On Monday, January 20, 2024, President Donald Trump declared that he was pardoning about 1,500 of his supporters who have been charged in the January 6, 2021, U.S. Capitol attack, using his sweeping clemency powers on his first day back in office to dismantle the largest investigation and prosecution in Justice Department history.
As The Seattle Times reports, Trump also commuted the prison sentences of leaders of the Oath Keepers and Proud Boys convicted of seditious conspiracy for what prosecutors described as plots to keep Trump in power after he lost the 2020 election. Trump is also directing the attorney general to seek the dismissal of about 450 pending cases against Jan. 6 defendants.
For years, Trump has tried to rewrite the history of the January 6 attack that left more than 100 police officers injured and threatened the peaceful transfer of power. The pardons erase the Justice Department’s effort to hold participants accountable over what has been described as one of the darkest days in American history.
These pardons and commutations dismantle the Justice Department’s effort to hold participants accountable over what has been described as one of the darkest days in the country’s history. Trump’s actions will allow for the release from prison of people found guilty of violent attacks on police, as well as leaders of far-right extremist groups convicted of failed plots to keep the Republican in power after he lost the 2020 presidential election.
As The Seattle Times article notes, “casting the rioters as ‘patriots’ and ‘hostages,’ Trump has claimed they were unfairly treated by the Justice Department, which also charged him with federal crimes in two cases he contends were politically motivated.” Enrique Tarrio, the former Proud Boys national chairman who was sentenced to 22 years in prison for seditious conspiracy, is expected to be release immediately from prison.

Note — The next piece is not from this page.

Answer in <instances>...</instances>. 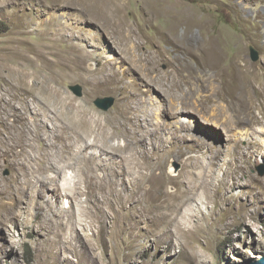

Former House Speaker Nancy Pelosi called it “an outrageous insult to our justice system and the heroes who suffered physical scars and emotional trauma as they protected the Capitol, the Congress and the Constitution.”
Senate Democratic Leader Chuck Schumer said in an emailed statement: “Donald Trump is ushering in a Golden Age for people that break the law and attempt to overthrow the government.”
Former Metropolitan Police Officer Michael Fanone, who lost consciousness and suffered a heart attack after a rioter shocked him with a stun gun, appeared taken aback to learn from an Associated Press reporter that those who assaulted police officers are among the pardon recipients. “This is what the American people voted for,” he said. “How do you react to something like that?”
The violence on January 6, 2021, has been documented extensively through videos, testimony and other evidence seen by judges and jurors. Police were dragged into the crowd and beaten. Rioters used makeshift weapons to attack police, including flagpoles, a crutch and a hockey stick. Investigators documented several firearms in the crowd, along with knives, a pitchfork, a tomahawk ax, brass knuckle gloves and other weapons. Officers have described in testimony fearing for their lives as members of the mob hurled insults and obscenities at them.
However, with his signature Trump is erasing these crimes and his own part in the attempted insurrection on January 6, 2021.